Brian Sprague, PhD, Director of the Vermont Breast Cancer Surveillance System & Associate Professor Surgery
Maija Reblin, PhD, Associate Professor and member of the Vermont Conversation Lab.
Scientific Program Themes
- Ascertainment and evaluation of risk factors contributing to development of cancer; specifically, behavioral risk factors and biomarkers of risk.
- Evaluation and development of cancer screening strategies with emphasis on harm reduction.
- Investigation and improvement of health-related outcomes and quality of life for cancer survivors.
- Ascertainment and improvement of access to high-quality cancer care and cancer prevention for rural populations.
Program Goals and Specific Aims
The mission of the Cancer Control and Population Health Sciences (CCPHS) program is to advance cancer prevention, detection, and survivorship through population science approaches. The program emphasizes scientific exploration to reduce the burden
of cancer across all segments of the population and improve health equity across our catchment area. Our research is collaborative and multidisciplinary, spanning basic, clinical, and population science. The CCPHS program has developed three
thematic aims in cancer prevention, detection, and survivorship that reflect the existing strengths and research priorities of its membership:
Aim 1: Reducing tobacco use in vulnerable populations and providing evidence to guide tobacco policy. Program members lead observational studies of real-world tobacco use patterns and conduct intervention studies of innovative tobacco
cessation approaches. This work generates evidence used by regulatory bodies, public health organizations, and healthcare providers to reduce tobacco use.
Aim 2: Evaluation and development of cancer screening strategies that maximize benefits while minimizing harms.

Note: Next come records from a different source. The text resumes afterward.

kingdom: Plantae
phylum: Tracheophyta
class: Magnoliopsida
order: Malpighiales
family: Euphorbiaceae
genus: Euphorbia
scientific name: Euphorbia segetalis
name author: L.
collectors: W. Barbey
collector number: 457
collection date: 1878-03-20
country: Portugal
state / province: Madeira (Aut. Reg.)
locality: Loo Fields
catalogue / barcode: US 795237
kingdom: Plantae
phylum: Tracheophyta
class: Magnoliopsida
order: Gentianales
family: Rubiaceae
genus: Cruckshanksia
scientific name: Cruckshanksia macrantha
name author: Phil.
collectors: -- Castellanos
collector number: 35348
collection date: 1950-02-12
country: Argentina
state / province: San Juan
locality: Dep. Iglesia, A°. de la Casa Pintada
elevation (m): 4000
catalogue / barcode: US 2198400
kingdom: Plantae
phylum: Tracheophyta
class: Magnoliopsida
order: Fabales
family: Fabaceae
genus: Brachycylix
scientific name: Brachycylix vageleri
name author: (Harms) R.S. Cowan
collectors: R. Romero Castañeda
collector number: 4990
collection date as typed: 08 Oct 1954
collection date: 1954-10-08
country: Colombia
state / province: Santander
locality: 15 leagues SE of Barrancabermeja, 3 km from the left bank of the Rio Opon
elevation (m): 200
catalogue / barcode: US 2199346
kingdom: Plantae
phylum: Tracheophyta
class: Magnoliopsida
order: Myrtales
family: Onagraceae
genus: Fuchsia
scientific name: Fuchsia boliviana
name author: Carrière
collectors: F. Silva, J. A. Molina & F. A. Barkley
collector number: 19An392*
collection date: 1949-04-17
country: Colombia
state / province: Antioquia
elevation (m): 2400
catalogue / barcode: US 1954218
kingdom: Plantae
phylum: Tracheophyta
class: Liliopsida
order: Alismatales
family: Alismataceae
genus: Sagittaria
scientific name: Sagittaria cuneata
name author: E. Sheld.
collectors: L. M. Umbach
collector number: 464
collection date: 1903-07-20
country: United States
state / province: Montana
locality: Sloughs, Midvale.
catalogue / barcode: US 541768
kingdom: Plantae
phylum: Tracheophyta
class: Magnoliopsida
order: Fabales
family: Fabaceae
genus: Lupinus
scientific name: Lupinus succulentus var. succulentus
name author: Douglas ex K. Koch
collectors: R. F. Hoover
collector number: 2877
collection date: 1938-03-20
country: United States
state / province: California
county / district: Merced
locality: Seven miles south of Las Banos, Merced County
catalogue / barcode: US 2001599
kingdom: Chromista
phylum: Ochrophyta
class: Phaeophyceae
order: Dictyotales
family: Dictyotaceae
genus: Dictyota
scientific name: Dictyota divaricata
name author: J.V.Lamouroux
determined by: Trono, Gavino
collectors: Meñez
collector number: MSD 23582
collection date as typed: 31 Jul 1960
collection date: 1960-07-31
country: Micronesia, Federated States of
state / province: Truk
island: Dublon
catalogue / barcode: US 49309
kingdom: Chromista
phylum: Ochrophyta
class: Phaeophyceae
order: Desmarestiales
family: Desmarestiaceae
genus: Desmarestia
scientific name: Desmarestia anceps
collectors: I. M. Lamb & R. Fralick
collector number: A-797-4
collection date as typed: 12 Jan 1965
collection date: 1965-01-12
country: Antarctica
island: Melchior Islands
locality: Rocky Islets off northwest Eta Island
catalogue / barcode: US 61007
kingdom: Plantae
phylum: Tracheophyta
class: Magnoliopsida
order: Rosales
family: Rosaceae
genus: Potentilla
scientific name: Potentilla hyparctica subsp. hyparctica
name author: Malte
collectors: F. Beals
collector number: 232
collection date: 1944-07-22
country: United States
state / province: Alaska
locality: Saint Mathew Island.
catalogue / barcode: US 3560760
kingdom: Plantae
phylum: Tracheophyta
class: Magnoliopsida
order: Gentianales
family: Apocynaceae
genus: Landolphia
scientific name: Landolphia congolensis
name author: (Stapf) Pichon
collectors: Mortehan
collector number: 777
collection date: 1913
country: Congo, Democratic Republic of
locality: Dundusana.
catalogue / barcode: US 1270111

Members identify effective approaches for delivering effective cancer screening, with a particular focus on the
evaluation of new technologies in clinical practice and risk-based screening strategies that seek to maximize the benefits of early detection while minimizing harms such as false positive tests and unnecessary biopsies.
Aim 3: Develop behavioral interventions to improve the health and quality of life of those at risk for cancer, cancer survivors, and their caregivers. Program members identify key behaviors associated with health promotion,
symptom management, and well-being at all stages of the cancer care continuum and implement interventions at the individual, dyadic, institutional, community, or policy level.